In Norway, an important part of Sámi culture involves the protection of the reindeer population, which has been threatened in the past by mining opportunities, and now by measures proposed to mitigate global warming. The Sámi also highly value their connection to water. The potential establishment of a copper mine may damage the water supply and cause difficulties for Sámi people trying to carry out traditional fishing practices. An interview with a Sámi man, Nils Mathis, reveals the Sámi Parliament as a source of hope for the people. Due to the influence of the Sámi Parliament, the government is obligated to pass legislation which will not infringe on the rights of the Sámi people, including legislation which would negatively impact the preservation of their culture.
The article concludes with advice for the establishment of an Australian Voice, urging the government to allow First Nations people to design the body. Members of the Sámi people note that the design of the Norwegian Voice would be suitable to use.
‘A Voice for the Arctic
Norway’s Sámi Parliament has 39 members who are elected by Sámi voters every four years. They meet four times a year and advise the Norwegian government on policies and matters that affect the Sámi. “We have our disagreements but when a decision is made in this hall, the Sámi people has stated their opinion”, says Ms Muotka …
… Scandinavia’s Sámi Parliaments have no legislative power, but Norway’s Sámi Parliament still has some legal teeth. The year after Norway established its Sámi Parliament, it became the first nation to ratify an international convention known as ILO 169, which requires governments who sign up to consult Indigenous people on matters that concern them, with the goal of achieving consent …
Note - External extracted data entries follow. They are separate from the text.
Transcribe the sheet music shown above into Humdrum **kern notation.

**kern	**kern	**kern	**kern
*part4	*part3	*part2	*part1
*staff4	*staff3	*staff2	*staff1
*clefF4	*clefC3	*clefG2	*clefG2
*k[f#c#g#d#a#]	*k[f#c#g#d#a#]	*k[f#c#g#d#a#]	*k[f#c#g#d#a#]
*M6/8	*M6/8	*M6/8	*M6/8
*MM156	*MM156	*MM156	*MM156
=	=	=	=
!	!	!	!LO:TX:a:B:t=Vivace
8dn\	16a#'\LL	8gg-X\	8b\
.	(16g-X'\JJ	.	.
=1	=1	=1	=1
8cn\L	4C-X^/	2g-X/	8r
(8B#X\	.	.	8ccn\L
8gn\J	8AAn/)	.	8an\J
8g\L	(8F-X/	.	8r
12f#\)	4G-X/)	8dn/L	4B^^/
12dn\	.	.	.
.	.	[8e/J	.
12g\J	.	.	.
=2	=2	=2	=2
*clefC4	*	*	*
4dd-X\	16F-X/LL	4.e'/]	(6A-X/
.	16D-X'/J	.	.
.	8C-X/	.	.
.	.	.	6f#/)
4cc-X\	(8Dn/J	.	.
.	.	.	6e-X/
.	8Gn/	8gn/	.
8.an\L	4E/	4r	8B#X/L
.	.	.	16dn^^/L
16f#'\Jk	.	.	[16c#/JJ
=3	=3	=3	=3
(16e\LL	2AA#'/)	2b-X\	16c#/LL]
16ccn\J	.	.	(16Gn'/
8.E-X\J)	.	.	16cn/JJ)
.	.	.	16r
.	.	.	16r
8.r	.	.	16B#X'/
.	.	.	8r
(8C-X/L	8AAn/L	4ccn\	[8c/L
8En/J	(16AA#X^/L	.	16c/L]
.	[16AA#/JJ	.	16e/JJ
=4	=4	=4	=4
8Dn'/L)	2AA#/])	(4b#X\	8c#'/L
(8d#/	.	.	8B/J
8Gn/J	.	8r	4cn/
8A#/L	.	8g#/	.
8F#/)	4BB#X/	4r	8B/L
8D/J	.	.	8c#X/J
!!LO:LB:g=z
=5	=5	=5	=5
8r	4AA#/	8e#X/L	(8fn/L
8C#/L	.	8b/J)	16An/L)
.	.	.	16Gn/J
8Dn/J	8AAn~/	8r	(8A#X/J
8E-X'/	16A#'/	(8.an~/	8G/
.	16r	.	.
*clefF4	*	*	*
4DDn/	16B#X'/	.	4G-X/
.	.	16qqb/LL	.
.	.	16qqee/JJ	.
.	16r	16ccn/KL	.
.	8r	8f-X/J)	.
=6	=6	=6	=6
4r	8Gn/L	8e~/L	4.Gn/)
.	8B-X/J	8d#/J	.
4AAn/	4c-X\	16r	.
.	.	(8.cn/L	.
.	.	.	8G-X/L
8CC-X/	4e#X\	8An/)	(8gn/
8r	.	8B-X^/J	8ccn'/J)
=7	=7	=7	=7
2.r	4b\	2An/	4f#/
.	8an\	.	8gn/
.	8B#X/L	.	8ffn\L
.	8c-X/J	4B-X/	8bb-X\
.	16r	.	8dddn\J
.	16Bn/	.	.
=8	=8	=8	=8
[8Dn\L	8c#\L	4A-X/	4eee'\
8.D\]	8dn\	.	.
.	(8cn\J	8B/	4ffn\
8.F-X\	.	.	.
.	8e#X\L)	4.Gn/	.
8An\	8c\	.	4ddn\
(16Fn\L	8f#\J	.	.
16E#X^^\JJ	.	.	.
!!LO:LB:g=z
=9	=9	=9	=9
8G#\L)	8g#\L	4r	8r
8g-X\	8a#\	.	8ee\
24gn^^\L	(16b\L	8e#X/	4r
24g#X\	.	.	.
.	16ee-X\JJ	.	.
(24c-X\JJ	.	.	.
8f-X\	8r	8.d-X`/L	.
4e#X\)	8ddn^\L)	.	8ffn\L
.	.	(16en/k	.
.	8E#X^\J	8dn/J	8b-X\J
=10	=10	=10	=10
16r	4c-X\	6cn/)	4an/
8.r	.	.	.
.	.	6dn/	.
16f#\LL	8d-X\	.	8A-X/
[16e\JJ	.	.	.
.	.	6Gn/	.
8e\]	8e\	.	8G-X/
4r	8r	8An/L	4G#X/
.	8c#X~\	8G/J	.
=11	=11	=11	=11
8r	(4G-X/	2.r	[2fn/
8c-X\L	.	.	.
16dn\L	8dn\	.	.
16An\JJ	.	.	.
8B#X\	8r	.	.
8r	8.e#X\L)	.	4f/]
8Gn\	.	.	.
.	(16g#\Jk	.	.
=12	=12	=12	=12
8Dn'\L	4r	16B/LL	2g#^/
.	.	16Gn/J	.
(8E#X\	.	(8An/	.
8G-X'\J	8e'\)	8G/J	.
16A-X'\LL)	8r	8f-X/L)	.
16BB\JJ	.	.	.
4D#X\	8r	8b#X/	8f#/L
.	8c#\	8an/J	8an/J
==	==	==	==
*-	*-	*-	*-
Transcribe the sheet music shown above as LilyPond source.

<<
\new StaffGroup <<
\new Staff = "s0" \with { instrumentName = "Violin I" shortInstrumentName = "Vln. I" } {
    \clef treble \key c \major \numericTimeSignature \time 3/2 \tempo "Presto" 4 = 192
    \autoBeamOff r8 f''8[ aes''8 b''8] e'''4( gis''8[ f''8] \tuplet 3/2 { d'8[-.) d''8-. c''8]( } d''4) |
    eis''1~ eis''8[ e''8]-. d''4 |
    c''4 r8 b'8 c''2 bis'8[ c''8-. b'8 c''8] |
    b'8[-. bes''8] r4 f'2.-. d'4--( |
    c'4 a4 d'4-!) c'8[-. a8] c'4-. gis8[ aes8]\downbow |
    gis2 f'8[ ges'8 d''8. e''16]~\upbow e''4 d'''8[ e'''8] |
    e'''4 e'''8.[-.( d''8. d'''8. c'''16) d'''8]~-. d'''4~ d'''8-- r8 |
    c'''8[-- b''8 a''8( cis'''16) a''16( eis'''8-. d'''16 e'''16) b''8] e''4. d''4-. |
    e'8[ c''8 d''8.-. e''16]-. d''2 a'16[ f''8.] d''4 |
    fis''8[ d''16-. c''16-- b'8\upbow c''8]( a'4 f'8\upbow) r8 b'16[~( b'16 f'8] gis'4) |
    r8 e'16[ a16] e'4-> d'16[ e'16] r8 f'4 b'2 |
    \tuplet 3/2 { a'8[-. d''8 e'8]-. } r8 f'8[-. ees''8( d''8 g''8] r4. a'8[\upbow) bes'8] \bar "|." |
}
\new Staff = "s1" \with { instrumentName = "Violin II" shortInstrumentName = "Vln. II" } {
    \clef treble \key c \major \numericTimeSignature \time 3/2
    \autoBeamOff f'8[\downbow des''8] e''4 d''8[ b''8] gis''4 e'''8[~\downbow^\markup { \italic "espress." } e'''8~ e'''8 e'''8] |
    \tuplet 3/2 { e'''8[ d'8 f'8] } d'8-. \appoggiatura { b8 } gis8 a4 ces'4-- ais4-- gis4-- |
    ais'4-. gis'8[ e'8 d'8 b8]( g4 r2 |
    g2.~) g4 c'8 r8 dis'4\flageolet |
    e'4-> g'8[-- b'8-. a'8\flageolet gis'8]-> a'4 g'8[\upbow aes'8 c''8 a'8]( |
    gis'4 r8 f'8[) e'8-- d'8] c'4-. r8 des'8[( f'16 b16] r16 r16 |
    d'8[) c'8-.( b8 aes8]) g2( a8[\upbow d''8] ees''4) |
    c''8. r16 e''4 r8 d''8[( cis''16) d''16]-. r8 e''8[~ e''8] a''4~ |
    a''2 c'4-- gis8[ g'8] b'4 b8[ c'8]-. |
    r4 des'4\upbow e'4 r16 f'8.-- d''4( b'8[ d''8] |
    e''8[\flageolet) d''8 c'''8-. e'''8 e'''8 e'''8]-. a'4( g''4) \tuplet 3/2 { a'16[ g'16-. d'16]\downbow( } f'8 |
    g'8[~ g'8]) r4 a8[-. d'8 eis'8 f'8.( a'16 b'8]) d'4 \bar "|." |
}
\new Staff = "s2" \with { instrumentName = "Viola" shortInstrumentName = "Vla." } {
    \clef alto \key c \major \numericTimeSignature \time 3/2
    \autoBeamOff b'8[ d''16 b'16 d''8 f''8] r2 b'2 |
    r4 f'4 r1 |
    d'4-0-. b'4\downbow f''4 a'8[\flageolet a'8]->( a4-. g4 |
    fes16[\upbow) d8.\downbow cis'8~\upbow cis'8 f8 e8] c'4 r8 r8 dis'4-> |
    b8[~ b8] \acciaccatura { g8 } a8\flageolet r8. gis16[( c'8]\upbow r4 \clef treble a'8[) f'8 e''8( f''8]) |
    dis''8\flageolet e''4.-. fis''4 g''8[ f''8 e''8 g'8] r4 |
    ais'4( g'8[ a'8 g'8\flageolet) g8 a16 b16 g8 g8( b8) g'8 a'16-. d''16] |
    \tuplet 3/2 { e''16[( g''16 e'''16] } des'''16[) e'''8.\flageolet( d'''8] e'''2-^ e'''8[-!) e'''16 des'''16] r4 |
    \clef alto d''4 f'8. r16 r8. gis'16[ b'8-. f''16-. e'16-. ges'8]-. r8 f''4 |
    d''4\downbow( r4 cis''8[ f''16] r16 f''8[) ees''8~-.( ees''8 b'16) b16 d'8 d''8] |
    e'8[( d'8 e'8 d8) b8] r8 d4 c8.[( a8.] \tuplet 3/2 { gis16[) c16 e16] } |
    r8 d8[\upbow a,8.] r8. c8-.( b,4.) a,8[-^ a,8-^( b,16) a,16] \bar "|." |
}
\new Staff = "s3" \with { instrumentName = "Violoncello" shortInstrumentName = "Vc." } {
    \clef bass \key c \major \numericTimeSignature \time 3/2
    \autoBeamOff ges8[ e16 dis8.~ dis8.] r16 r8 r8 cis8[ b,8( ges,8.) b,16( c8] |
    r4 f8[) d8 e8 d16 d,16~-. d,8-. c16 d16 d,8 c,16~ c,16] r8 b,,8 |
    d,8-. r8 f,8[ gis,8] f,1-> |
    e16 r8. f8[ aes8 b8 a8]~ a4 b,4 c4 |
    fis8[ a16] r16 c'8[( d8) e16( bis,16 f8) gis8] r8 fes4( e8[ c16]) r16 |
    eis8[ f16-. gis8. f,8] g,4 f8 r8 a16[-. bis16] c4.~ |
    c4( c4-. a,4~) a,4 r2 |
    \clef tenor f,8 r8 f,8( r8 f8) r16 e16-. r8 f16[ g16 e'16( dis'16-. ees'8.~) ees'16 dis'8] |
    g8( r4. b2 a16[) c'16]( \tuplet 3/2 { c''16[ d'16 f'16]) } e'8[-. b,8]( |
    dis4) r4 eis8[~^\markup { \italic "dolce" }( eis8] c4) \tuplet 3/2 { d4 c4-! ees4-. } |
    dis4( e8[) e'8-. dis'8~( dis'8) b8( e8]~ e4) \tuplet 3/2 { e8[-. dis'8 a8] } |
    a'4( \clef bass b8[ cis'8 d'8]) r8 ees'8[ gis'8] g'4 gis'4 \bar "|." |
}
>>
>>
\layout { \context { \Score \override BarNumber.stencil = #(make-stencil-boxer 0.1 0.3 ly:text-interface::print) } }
… Across the border, the Sámi Parliament in Norway has inspired a similar model in Sweden, but one with fewer powers due to its very design. Unlike its Nordic neighbour, Sweden’s Sámi Parliament is not truly independent of the state. While it’s a voice for the Sámi people, it’s also a government agency.
“It was not established by the Sámi people”, says Stefan Mikaelsson, a member and former president of Sweden’s Sámi Parliament. “It was established by the members of the Swedish parliament”.
The Swedish Sámi Parliament has around half the budget of its Norwegian counterpart. Until recently, the Swedish government has also had no obligation to consult the Sámi Parliament, although that’s set to change with a new law.’